◆ The problem
Print only the lines from the top of the data through the line with "IPCC Climate Draft—Its", both included, skipping every picture.

Collected data:
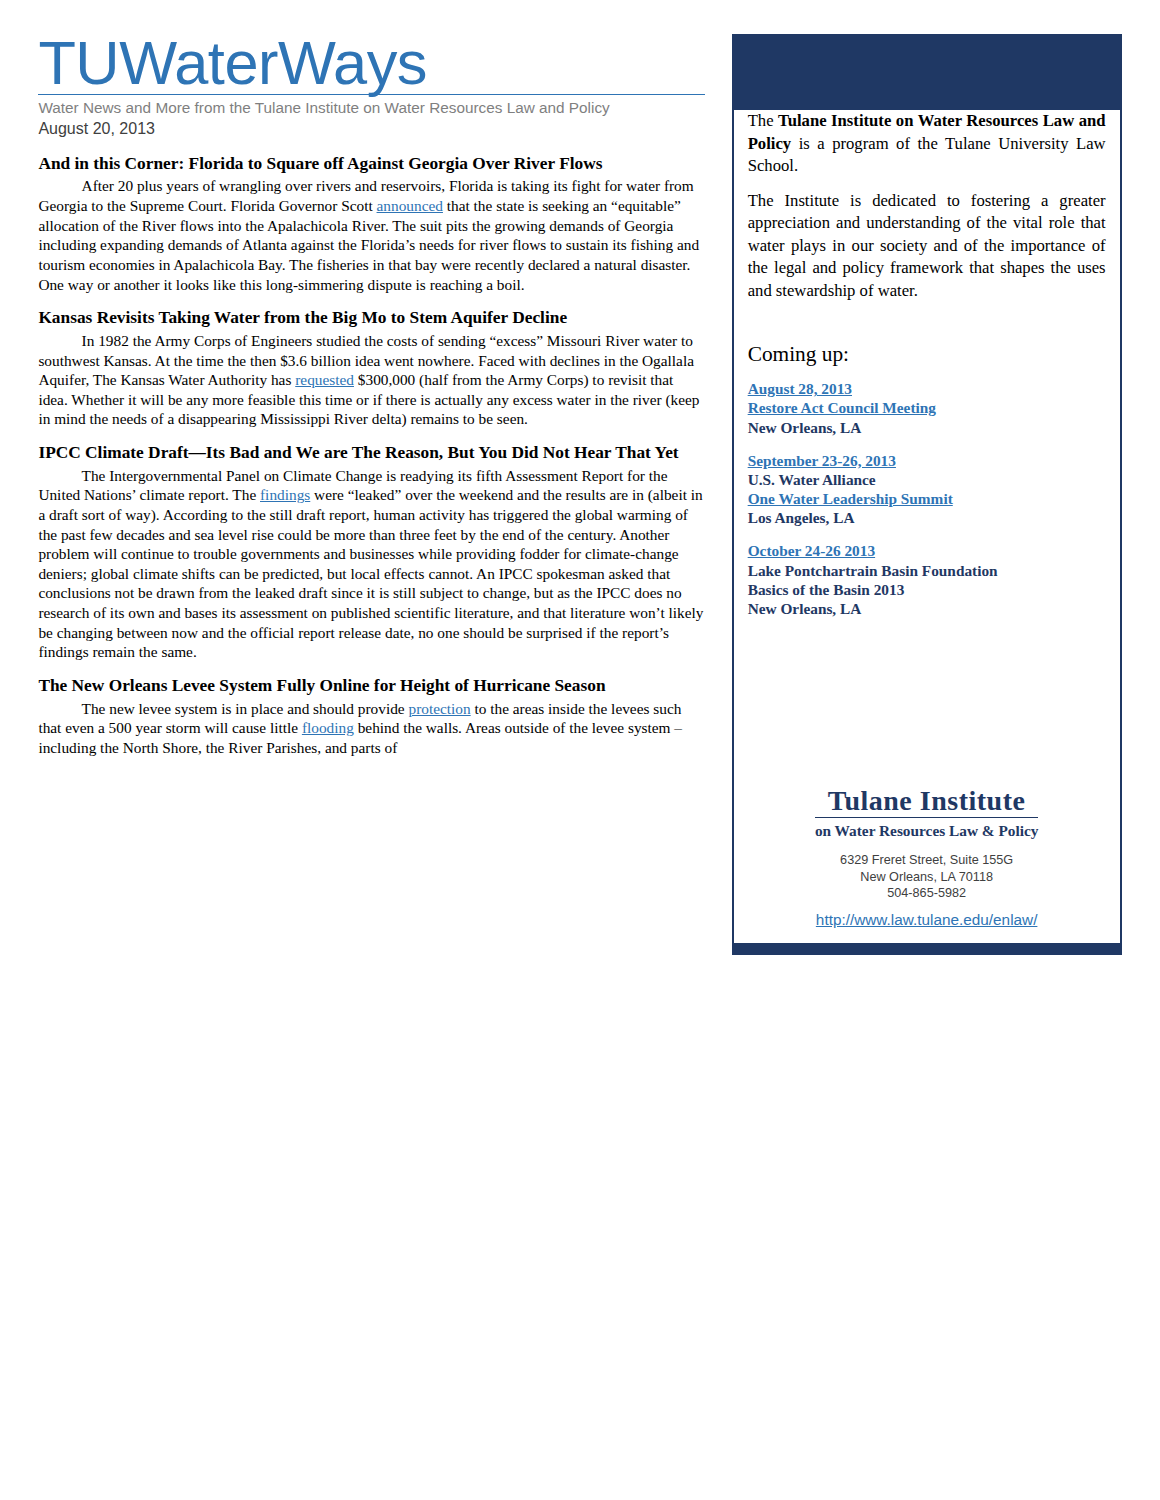TUWaterWays
Water News and More from the Tulane Institute on Water Resources Law and Policy
August 20, 2013
And in this Corner: Florida to Square off Against Georgia Over River Flows
After 20 plus years of wrangling over rivers and reservoirs, Florida is taking its fight for water from Georgia to the Supreme Court. Florida Governor Scott announced that the state is seeking an “equitable” allocation of the River flows into the Apalachicola River. The suit pits the growing demands of Georgia including expanding demands of Atlanta against the Florida’s needs for river flows to sustain its fishing and tourism economies in Apalachicola Bay. The fisheries in that bay were recently declared a natural disaster. One way or another it looks like this long-simmering dispute is reaching a boil.
Kansas Revisits Taking Water from the Big Mo to Stem Aquifer Decline
In 1982 the Army Corps of Engineers studied the costs of sending “excess” Missouri River water to southwest Kansas. At the time the then $3.6 billion idea went nowhere. Faced with declines in the Ogallala Aquifer, The Kansas Water Authority has requested $300,000 (half from the Army Corps) to revisit that idea. Whether it will be any more feasible this time or if there is actually any excess water in the river (keep in mind the needs of a disappearing Mississippi River delta) remains to be seen.
IPCC Climate Draft—Its Bad and We are The Reason, But You Did Not Hear That Yet
The Intergovernmental Panel on Climate Change is readying its fifth Assessment Report for the United Nations’ climate report. The findings were “leaked” over the weekend and the results are in (albeit in a draft sort of way). According to the still draft report, human activity has triggered the global warming of the past few decades and sea level rise could be more than three feet by the end of the century. Another problem will continue to trouble governments and businesses while providing fodder for climate-change deniers; global climate shifts can be predicted, but local effects cannot. An IPCC spokesman asked that conclusions not be drawn from the leaked draft since it is still subject to change, but as the IPCC does no research of its own and bases its assessment on published scientific literature, and that literature won’t likely be changing between now and the official report release date, no one should be surprised if the report’s findings remain the same.
The New Orleans Levee System Fully Online for Height of Hurricane Season
The new levee system is in place and should provide protection to the areas inside the levees such that even a 500 year storm will cause little flooding behind the walls. Areas outside of the levee system – including the North Shore, the River Parishes, and parts of
The Tulane Institute on Water Resources Law and Policy is a program of the Tulane University Law School.
The Institute is dedicated to fostering a greater appreciation and understanding of the vital role that water plays in our society and of the importance of the legal and policy framework that shapes the uses and stewardship of water.
Coming up:
August 28, 2013 Restore Act Council Meeting New Orleans, LA
September 23-26, 2013 U.S. Water Alliance One Water Leadership Summit Los Angeles, LA
October 24-26 2013 Lake Pontchartrain Basin Foundation Basics of the Basin 2013 New Orleans, LA
Tulane Institute
on Water Resources Law & Policy
6329 Freret Street, Suite 155G
New Orleans, LA 70118
504-865-5982
http://www.law.tulane.edu/enlaw/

◆ Reply to the exercise
TUWaterWays
Water News and More from the Tulane Institute on Water Resources Law and Policy
August 20, 2013
And in this Corner: Florida to Square off Against Georgia Over River Flows
After 20 plus years of wrangling over rivers and reservoirs, Florida is taking its fight for water from Georgia to the Supreme Court. Florida Governor Scott announced that the state is seeking an “equitable” allocation of the River flows into the Apalachicola River. The suit pits the growing demands of Georgia including expanding demands of Atlanta against the Florida’s needs for river flows to sustain its fishing and tourism economies in Apalachicola Bay. The fisheries in that bay were recently declared a natural disaster. One way or another it looks like this long-simmering dispute is reaching a boil.
Kansas Revisits Taking Water from the Big Mo to Stem Aquifer Decline
In 1982 the Army Corps of Engineers studied the costs of sending “excess” Missouri River water to southwest Kansas. At the time the then $3.6 billion idea went nowhere. Faced with declines in the Ogallala Aquifer, The Kansas Water Authority has requested $300,000 (half from the Army Corps) to revisit that idea. Whether it will be any more feasible this time or if there is actually any excess water in the river (keep in mind the needs of a disappearing Mississippi River delta) remains to be seen.
IPCC Climate Draft—Its Bad and We are The Reason, But You Did Not Hear That Yet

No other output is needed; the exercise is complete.